- [Exercise prompt] Pull out every line from the listing that has the word "Rogaland".

###

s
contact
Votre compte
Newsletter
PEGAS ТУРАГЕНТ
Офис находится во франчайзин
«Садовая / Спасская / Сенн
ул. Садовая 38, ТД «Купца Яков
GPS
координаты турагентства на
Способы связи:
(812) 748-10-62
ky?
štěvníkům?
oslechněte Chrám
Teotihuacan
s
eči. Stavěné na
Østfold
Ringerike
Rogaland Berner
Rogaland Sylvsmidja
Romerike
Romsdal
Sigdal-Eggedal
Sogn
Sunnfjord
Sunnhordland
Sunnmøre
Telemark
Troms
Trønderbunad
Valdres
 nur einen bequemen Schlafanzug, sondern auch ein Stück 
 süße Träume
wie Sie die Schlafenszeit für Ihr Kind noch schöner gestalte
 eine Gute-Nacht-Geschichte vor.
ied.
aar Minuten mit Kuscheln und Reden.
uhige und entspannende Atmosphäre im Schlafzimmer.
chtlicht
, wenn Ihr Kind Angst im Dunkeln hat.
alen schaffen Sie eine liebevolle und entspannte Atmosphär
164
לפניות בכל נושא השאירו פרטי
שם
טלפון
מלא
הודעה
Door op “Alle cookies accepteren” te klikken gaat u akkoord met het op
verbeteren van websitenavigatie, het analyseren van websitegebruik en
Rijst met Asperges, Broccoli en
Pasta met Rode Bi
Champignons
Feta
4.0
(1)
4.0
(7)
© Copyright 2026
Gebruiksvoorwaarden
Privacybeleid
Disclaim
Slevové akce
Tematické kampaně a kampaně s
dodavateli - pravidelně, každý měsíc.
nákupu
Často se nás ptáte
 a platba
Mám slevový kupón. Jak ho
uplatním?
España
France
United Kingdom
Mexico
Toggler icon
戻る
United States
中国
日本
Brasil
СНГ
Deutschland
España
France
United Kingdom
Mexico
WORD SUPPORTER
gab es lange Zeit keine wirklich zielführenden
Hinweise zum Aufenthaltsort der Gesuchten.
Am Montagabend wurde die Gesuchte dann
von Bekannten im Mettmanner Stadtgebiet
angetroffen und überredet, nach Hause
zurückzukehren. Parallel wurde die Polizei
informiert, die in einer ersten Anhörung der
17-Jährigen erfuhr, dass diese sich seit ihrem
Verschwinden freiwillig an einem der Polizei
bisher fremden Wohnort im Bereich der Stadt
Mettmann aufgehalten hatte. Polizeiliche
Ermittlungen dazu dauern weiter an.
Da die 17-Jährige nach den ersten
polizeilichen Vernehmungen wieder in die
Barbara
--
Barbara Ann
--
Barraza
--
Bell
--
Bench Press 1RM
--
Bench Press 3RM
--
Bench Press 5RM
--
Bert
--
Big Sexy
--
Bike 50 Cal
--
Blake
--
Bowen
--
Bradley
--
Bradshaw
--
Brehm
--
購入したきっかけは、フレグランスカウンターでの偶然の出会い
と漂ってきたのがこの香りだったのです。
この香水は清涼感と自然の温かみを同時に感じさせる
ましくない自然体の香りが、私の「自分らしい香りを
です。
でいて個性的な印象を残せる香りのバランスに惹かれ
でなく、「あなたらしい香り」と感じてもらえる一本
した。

###

- [Your response]
Rogaland Berner
Rogaland Sylvsmidja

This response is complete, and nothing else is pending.